Les perspectives budgétaires sont assez sombres. La forte réduction attendue de places dans les dispositifs de l’asile, ainsi que la réduction du nombre de nuitées hôtelières, laisse penser qu’un nombre plus élevé de personnes va se retrouver dehors.
Par ailleurs, les mesures toujours plus contraignantes envers les étrangers pourraient encore plus paralyser les situations, menant plus de personnes vers la clandestinité.
La mobilisation des bénévoles et salariés dans les associations, dans ce contexte, est complexe. La motivation et l’engagement même s’ils sont toujours là, sont mis à mal. Nous pouvons le comprendre car même en conservant des principes de bientraitance en tête, les situations vécues peuvent être totalement maltraitantes par la force de la réalité (remise à la rue sans solution…).
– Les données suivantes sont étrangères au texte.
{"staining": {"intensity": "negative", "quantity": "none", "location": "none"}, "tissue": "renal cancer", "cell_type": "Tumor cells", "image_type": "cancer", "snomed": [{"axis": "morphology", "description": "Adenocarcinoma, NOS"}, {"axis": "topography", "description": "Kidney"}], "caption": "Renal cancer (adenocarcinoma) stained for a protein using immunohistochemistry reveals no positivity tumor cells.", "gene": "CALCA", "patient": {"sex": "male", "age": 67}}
Il est nécessaire de repenser divers pans de notre solidarité nationale. Le système tel qu’il existe aujourd’hui va droit dans le mur. Si des milliers de personnes en plus se retrouvent à la rue, que va t’il advenir ?
Agir en situation d’urgence est possible, avec des actions humanitaires, mais notre rôle n’est pas de maintenir en vie des personnes mais bien de les aider à remonter la pente et s’en sortir.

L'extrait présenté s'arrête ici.